Tried out Shinobi, Motion Eye, Zoneminder, and Blue Iris. Ended up using Zoneminder due to easy mobile usage (not Shinobi, or MotionEye on iOS) and being docker friendly (not Blue Iris).

Hardware: raspberry pi zero running gstreamer rtsp streams. Didn't want to deal with all the terrible cameras phoning some random server.

Mobile App: zmNinja. $5.00. Worth it in my opinion. Motion notifications, event montage review, live streams, everything I need. HomeAssistant assists in enabling motion detection recording when our phones are not detected at home.


There are a few projects out there [0][1] that make it fairly simple to set up a motion detection capable solution with a simple USB webcam. I'm currently waiting on a cheap infrared camera from China ($4!) for use with my Pi, but I've done testing with an older Logitech HD camera and have had excellent results.

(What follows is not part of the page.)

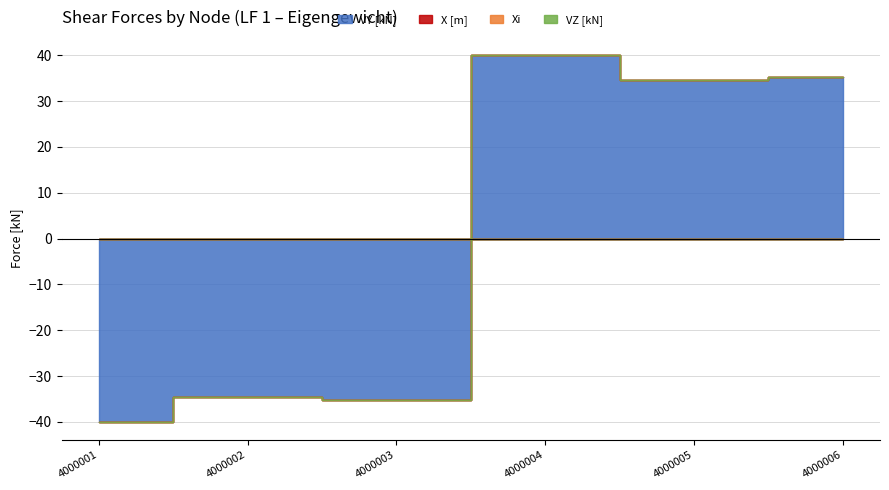

At which label does VZ [kN] reach its minimum?

4000001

[0] Motion: http://lavrsen.dk/foswiki/bin/view/Motion/WebHome

[1] MotionEye: https://github.com/ccrisan/motioneye


Outside of off the cuff experiments, most of my Pis are provisioned as MotionEyeOS[0] security cams. Each client can be linked into a central "server" so you can view them all at once, and lots of nice config options for storing or sending image and video either continuously or based on motion. I have the streaming set up so I can peek in from anywhere using VLC on my phone.

[0] https://github.com/ccrisan/motioneyeos/wiki


I have run a Raspberry Pi Zero W with 5mp camera and MotionEye software outside for 3 Christmas seasons to control an animated display. I trigger on movement and capture still and video images to the SD card and automatically upload them over WiFi to my ftp server. I can monitor a live stream anytime too. MotionEye does everything.

This setup runs in a small waterproof enclosure and runs a bit warm (35-45C) that dissipates any condensation or rain on the fisheye lens. This might help you with snow accumulation.